## Records shown
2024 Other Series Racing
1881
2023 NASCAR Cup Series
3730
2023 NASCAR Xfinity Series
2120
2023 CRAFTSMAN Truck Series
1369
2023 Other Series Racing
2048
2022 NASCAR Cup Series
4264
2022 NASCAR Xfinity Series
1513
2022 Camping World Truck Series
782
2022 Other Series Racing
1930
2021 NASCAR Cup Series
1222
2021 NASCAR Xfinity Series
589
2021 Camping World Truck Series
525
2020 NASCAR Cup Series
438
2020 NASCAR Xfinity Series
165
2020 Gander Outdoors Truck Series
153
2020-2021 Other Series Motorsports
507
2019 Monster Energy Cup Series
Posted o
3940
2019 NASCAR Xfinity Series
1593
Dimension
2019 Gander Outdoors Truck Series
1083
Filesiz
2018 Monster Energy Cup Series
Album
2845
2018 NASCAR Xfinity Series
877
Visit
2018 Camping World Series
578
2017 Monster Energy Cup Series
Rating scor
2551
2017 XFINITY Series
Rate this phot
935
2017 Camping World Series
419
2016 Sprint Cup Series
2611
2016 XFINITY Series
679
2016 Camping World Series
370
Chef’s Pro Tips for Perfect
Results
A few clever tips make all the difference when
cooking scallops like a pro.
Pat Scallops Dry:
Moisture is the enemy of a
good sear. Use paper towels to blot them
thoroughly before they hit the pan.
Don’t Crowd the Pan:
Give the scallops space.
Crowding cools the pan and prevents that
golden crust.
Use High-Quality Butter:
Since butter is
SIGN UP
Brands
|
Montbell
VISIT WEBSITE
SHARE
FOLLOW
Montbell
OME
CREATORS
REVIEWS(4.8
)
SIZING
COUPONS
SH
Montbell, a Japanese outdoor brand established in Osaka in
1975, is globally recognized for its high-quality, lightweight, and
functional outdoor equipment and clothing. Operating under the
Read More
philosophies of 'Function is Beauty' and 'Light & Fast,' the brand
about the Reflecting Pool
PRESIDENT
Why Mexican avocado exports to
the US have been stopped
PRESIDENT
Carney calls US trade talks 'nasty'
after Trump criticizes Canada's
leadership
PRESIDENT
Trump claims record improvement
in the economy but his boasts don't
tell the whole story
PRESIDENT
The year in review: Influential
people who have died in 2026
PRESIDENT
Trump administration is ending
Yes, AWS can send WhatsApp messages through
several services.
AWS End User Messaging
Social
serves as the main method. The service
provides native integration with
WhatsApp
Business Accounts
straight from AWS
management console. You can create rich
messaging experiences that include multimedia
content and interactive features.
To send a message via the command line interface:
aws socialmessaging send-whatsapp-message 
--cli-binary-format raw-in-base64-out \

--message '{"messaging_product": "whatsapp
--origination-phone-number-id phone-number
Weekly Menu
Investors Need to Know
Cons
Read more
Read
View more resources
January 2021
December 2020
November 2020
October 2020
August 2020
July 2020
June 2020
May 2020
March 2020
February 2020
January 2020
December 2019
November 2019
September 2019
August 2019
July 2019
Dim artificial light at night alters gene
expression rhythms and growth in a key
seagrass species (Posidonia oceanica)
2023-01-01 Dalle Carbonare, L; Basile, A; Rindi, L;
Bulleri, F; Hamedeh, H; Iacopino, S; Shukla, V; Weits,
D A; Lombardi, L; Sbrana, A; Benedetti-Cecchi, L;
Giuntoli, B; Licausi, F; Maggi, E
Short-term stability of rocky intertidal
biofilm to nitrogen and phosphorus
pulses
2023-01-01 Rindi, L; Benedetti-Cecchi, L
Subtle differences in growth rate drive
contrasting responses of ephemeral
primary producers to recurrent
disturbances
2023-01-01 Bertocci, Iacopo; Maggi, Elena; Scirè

## Goal of the exercise
In your answer, repeat each of the records exactly.

## Reply to the exercise
2024 Other Series Racing
1881
2023 NASCAR Cup Series
3730
2023 NASCAR Xfinity Series
2120
2023 CRAFTSMAN Truck Series
1369
2023 Other Series Racing
2048
2022 NASCAR Cup Series
4264
2022 NASCAR Xfinity Series
1513
2022 Camping World Truck Series
782
2022 Other Series Racing
1930
2021 NASCAR Cup Series
1222
2021 NASCAR Xfinity Series
589
2021 Camping World Truck Series
525
2020 NASCAR Cup Series
438
2020 NASCAR Xfinity Series
165
2020 Gander Outdoors Truck Series
153
2020-2021 Other Series Motorsports
507
2019 Monster Energy Cup Series
Posted o
3940
2019 NASCAR Xfinity Series
1593
Dimension
2019 Gander Outdoors Truck Series
1083
Filesiz
2018 Monster Energy Cup Series
Album
2845
2018 NASCAR Xfinity Series
877
Visit
2018 Camping World Series
578
2017 Monster Energy Cup Series
Rating scor
2551
2017 XFINITY Series
Rate this phot
935
2017 Camping World Series
419
2016 Sprint Cup Series
2611
2016 XFINITY Series
679
2016 Camping World Series
370
Chef’s Pro Tips for Perfect
Results
A few clever tips make all the difference when
cooking scallops like a pro.
Pat Scallops Dry:
Moisture is the enemy of a
good sear. Use paper towels to blot them
thoroughly before they hit the pan.
Don’t Crowd the Pan:
Give the scallops space.
Crowding cools the pan and prevents that
golden crust.
Use High-Quality Butter:
Since butter is
SIGN UP
Brands
|
Montbell
VISIT WEBSITE
SHARE
FOLLOW
Montbell
OME
CREATORS
REVIEWS(4.8
)
SIZING
COUPONS
SH
Montbell, a Japanese outdoor brand established in Osaka in
1975, is globally recognized for its high-quality, lightweight, and
functional outdoor equipment and clothing. Operating under the
Read More
philosophies of 'Function is Beauty' and 'Light & Fast,' the brand
about the Reflecting Pool
PRESIDENT
Why Mexican avocado exports to
the US have been stopped
PRESIDENT
Carney calls US trade talks 'nasty'
after Trump criticizes Canada's
leadership
PRESIDENT
Trump claims record improvement
in the economy but his boasts don't
tell the whole story
PRESIDENT
The year in review: Influential
people who have died in 2026
PRESIDENT
Trump administration is ending
Yes, AWS can send WhatsApp messages through
several services.
AWS End User Messaging
Social
serves as the main method. The service
provides native integration with
WhatsApp
Business Accounts
straight from AWS
management console. You can create rich
messaging experiences that include multimedia
content and interactive features.
To send a message via the command line interface:
aws socialmessaging send-whatsapp-message 
--cli-binary-format raw-in-base64-out \

--message '{"messaging_product": "whatsapp
--origination-phone-number-id phone-number
Weekly Menu
Investors Need to Know
Cons
Read more
Read
View more resources
January 2021
December 2020
November 2020
October 2020
August 2020
July 2020
June 2020
May 2020
March 2020
February 2020
January 2020
December 2019
November 2019
September 2019
August 2019
July 2019
Dim artificial light at night alters gene
expression rhythms and growth in a key
seagrass species (Posidonia oceanica)
2023-01-01 Dalle Carbonare, L; Basile, A; Rindi, L;
Bulleri, F; Hamedeh, H; Iacopino, S; Shukla, V; Weits,
D A; Lombardi, L; Sbrana, A; Benedetti-Cecchi, L;
Giuntoli, B; Licausi, F; Maggi, E
Short-term stability of rocky intertidal
biofilm to nitrogen and phosphorus
pulses
2023-01-01 Rindi, L; Benedetti-Cecchi, L
Subtle differences in growth rate drive
contrasting responses of ephemeral
primary producers to recurrent
disturbances
2023-01-01 Bertocci, Iacopo; Maggi, Elena; Scirè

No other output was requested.